To: "" <>
From: "Vella, Edwin" <>
Date: Mon, 23 Feb 98 08:14:00 PST

Yesterday, I had some wonderful birding in the Ash Island/ Kooragang   
Island Areas. One Yellow Wagtail of race simillima (in full breeding   
plumage, with underparts as yellow as that of a Canary) was still there.   
The bird had yellow under parts from the base of bill to the tail   
(although the throat look a bit pale in some lights), a blue-grey crown   
with white eye-brow, olive-green back, rump and shoulders, grey-black   
wings and black tail with white margins. It also had black legs and bill.   
I saw the bird 3 times that morning at intervals from 10 to 15 minutes.   
The bird was preening itself and feeding (among White-fronted Chats) on   
the ground (at times, right out in the open but mainly on the edge or   
hidden amongst the samphire and tussocks). I saw the bird walking about   
with its backwards and forwards head movement and jerking its tail   
up-and-down, every now and then (as with all Wagtails). The bird also   
gave its shrill "zweep" call in its strong undulating flight (at times to   
great heights).  This is my 3rd sighting of this beautiful bird since   
seeing it for the first time, over a month ago at a Sandgate swamp near   
the cemetery. Although this has been a new bird for me then, it has   
become one of my favourite birds since the Painted Snipe at Bushells   
Lagoon. Like the Snipe, it deserves more than a tick in my book, but a   
detailed study. Also present within the area was a Mangrove Heron,   
Pectoral Sandpiper, a Double-banded Plover and several Greenshanks and   
Marsh Sandpipers.

Another highlight was a Ruff (among  half a dozen or so Sharp-tailed   
Sandpipers) at Kooragang Island. The bird was at the large swamp beside   
the main road (yes, at the same swamp were the Banded Stilts were present   
a few years ago and  where also a Ruff was present). This was probably   
the bird that was present a couple of weeks ago on Ash Island, given the   
relative close proximity of the place. The bird can be described as   
basically having a long neck with a smallish head and  having a pale face   
(unlike the Sharp-tails close by) around the base of the bill and a fine   
black streak through its eyes (as Pizzey refers to the "Oriental look".   
The upper parts were a greyish-brown colour with scaly feathers   
particularly in the wings with darker centres to the feathers. The breast   
was whitish (not streaked in any way with a grey-brown wash, particularly   
at the sides of the breast. The vent was clear- white with no arrow marks   
like the other sandpipers. The bird had a slightly down-curved black bill   
which was slightly longer then the head but not as fine pointed as for   
the Curlew Sandpiper. In its short brief easy flight (No, I did not   
disturb the bird), the bird showed a thin-white wingbar, and large white   
oval patches on each side of the dark black centre of the rump, Its   
olive-brown legs protruded also beyond the tail tip in flight.

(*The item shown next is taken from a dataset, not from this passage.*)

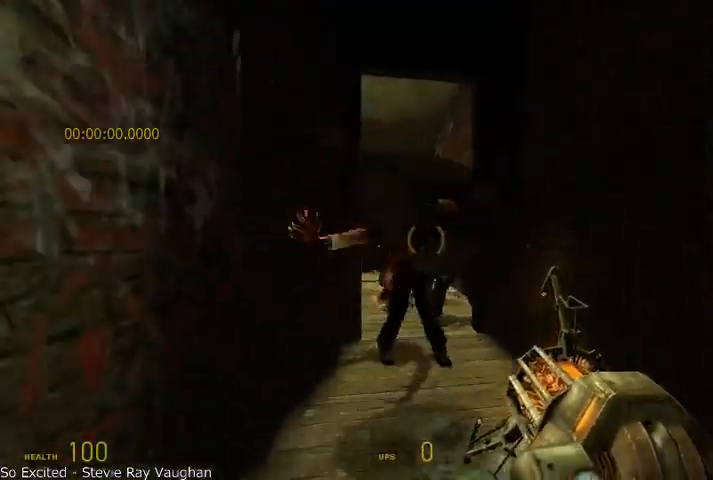
{"keys": ["w"], "mouse": [], "events": [[41, "mouse_left", "down"], [166, "mouse_left", "up"], [250, "shift", "up"], [291, "w", "down"]]}
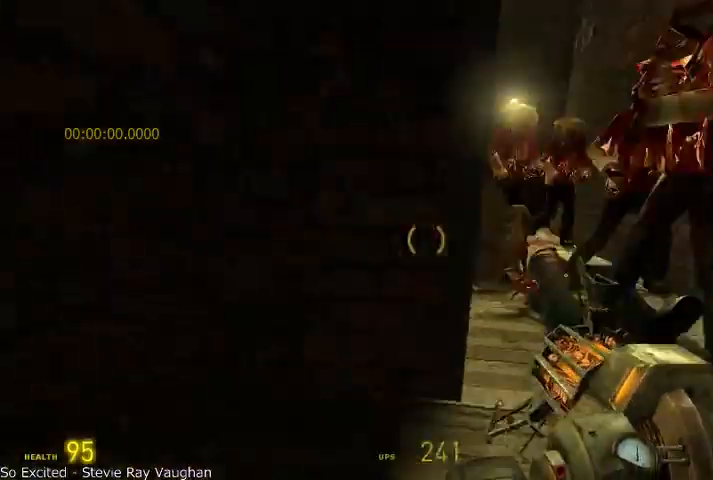
{"keys": ["d", "s"], "mouse": [], "events": [[125, "w", "up"], [375, "d", "down"], [458, "s", "down"]]}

The bird   
was observed for about half an hour and was feeding, up to leg deep with   
the Sharp-tails and didn't even appear to be bothered by my presence even   
within a distance of within 10 metres (as it continued to feed. When the   
bird was seen on the shore with the Sharp-tails it was about a third   
larger in size and when it stood upright it had this pot-belly appearance   
(I noticed this even at a distance).

There were many waders in this swamp, mainly Sharp-tailed Sandpipers and   
Red-necked Stints but there were also Lesser Golden and Red-capped   
Plovers, Curlew Sandpipers, Greenshanks and some White-fronted Chats.

I also visited Stockton thereafter, and saw several Terek Sandpipers and   
Grey-tailed Tattlers feeding against the up-coming tide amongst the   
mangroves. Two Mangrove Warblers were also quite showy.